Dataset records >>
○ ○ ○ ○ ○

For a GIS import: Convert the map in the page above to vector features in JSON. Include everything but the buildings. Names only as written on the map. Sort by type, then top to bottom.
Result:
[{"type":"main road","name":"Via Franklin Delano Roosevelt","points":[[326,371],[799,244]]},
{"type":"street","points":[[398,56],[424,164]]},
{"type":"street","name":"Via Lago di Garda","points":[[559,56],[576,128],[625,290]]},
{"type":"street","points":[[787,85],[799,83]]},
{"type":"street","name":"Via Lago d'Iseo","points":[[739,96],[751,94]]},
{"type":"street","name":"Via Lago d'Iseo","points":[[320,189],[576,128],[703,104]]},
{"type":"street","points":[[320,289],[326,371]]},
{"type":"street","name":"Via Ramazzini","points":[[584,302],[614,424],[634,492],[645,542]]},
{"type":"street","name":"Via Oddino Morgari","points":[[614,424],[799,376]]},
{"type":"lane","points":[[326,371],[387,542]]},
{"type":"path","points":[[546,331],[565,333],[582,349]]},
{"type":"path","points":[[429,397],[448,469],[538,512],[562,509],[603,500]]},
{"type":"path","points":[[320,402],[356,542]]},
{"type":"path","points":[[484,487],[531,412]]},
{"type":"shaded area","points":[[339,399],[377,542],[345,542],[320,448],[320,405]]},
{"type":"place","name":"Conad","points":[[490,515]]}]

○ ○ ○ ○ ○

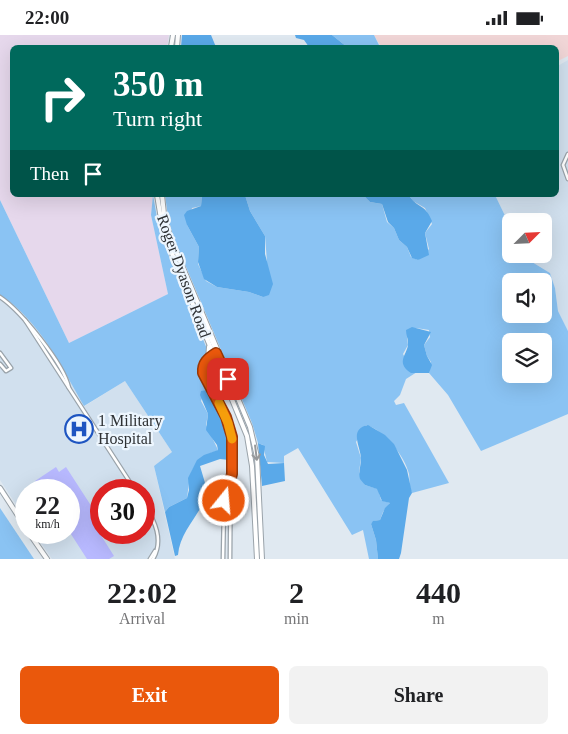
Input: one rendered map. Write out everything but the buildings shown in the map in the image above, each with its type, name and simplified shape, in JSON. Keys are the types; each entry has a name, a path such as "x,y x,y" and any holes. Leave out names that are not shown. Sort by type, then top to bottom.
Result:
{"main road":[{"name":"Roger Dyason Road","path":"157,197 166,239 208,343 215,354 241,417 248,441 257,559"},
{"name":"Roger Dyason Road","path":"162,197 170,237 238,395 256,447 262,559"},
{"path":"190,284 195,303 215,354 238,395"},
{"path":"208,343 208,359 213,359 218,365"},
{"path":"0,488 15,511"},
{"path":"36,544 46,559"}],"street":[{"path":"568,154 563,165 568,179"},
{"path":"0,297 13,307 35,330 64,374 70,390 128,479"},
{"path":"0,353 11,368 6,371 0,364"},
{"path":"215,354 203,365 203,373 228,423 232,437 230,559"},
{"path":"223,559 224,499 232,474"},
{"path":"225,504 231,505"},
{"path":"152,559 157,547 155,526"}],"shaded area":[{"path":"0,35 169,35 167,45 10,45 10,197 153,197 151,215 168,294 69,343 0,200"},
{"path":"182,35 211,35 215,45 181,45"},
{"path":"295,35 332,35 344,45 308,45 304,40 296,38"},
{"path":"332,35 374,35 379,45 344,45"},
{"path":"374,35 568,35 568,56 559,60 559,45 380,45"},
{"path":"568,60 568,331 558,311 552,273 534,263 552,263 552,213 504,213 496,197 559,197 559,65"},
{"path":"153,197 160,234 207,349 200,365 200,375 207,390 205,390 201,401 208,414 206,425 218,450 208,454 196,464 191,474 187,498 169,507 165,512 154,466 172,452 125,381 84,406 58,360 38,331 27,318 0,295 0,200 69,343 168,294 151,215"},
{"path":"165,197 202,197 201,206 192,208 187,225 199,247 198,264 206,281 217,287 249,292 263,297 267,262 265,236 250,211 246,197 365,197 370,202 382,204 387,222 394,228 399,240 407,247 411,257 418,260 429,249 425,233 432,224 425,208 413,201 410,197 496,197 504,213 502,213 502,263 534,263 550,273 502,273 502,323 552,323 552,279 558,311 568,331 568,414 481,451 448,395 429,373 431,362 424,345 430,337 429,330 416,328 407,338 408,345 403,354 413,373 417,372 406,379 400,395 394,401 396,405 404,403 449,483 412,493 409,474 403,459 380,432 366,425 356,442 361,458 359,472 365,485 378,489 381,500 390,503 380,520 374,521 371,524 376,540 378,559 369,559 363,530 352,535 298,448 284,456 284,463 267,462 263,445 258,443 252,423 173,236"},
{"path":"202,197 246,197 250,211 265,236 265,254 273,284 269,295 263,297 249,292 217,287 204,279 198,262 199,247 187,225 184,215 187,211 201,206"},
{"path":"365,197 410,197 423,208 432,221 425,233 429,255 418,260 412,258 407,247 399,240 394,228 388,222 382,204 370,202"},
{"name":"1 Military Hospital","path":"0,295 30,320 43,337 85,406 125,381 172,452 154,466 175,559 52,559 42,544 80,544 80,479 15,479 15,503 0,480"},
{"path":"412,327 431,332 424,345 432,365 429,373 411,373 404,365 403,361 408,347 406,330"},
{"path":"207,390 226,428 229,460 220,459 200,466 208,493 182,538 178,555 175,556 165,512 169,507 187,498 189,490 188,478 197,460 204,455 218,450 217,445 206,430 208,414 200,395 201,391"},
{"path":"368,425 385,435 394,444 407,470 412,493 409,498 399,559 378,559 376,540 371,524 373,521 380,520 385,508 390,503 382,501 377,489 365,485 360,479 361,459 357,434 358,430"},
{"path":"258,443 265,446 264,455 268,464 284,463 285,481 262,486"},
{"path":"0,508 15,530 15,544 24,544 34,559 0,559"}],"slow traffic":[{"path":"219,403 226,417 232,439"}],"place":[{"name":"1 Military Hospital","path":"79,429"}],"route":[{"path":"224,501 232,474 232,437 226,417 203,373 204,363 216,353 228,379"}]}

○ ○ ○ ○ ○

Prompt >>
Among the entries above, which lines include "buildings"? List them all.

Answer box >>
For a GIS import: Convert the map in the page above to vector features in JSON. Include everything but the buildings. Names only as written on the map. Sort by type, then top to bottom.
Input: one rendered map. Write out everything but the buildings shown in the map in the image above, each with its type, name and simplified shape, in JSON. Keys are the types; each entry has a name, a path such as "x,y x,y" and any holes. Leave out names that are not shown. Sort by type, then top to bottom.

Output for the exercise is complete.